Getting a good night’s sleep and cutting off from anything academic goes a long way in learning taking place.
Physical activity- silly and unstructured or properly regimented aids in learning as well.
Learning can come from various sources provided it’s pitched at the right time and the right way.
Parents need the teachers’ presence more than the kids…just to be assured that all’s going as it should.
Taking a small step back from policing the child (even with all the best intents in the world) is a fantastic thing to do while they’re below the tweens.
Reflecting on what were turn-offs and stumbling blocks while we were students helps empathize and give the child space to assimilate their learning material.

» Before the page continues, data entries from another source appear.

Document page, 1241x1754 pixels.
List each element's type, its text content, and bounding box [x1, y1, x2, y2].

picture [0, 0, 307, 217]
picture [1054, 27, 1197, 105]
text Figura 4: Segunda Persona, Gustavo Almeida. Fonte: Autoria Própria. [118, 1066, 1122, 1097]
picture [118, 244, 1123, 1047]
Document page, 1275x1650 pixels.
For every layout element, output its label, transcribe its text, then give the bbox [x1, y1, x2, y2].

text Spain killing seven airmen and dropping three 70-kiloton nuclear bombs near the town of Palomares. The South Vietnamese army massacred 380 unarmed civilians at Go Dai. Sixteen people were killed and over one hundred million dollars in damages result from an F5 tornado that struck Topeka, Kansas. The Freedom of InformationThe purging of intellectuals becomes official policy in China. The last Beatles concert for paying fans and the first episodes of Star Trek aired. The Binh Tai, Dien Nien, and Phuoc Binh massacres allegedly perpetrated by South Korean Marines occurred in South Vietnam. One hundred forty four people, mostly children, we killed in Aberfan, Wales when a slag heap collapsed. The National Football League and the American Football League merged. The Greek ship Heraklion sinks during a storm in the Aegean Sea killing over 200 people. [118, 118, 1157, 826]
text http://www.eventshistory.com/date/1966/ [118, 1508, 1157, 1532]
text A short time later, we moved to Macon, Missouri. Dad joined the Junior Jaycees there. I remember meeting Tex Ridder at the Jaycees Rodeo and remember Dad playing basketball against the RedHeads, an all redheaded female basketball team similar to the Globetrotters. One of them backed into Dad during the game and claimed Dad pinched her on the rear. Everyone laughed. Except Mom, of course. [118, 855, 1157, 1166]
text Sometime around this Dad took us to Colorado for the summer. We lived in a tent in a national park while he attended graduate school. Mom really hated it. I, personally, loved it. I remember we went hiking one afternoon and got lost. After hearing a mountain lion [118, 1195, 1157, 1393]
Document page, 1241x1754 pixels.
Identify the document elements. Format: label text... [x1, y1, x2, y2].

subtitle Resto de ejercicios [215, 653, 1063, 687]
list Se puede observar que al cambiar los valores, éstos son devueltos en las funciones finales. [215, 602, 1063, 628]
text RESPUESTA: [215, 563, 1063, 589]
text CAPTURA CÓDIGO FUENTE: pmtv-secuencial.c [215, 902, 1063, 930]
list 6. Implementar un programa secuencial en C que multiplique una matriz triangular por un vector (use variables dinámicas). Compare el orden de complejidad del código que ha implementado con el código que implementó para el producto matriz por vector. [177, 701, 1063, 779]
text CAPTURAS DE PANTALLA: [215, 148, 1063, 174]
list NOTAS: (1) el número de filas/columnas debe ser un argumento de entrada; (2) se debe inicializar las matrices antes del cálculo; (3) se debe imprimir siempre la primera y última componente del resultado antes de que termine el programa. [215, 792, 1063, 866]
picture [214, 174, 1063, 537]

Accepting that there’s a Bell Curveand your child will grow into a more permanent place in it, helps be good parents as well.
Trusting the people you entrust your kid’s physical, emotional and overall well-being to and yet realizing our role is constant in the whole scope of things.
Acknowledging that improvements- slight, steady or sporadic; are still a step in the right direction give you a good night’s sleep.
Long story short? The AC bus and the pool helps because trappings are important. But a teacher who makes sure your kid has a balanced meal daily and who can come back and share positive and negative feedback with indemnity goes a long, long way in knowing how to be supportive while your child learns about life. Be it from a tablet, a workbook or just from a walk in the park. Because a big part of being a parent is taking a backseat while your kid gets the controls of life just right. You have to deal with not always being able to call ‘shotgun’.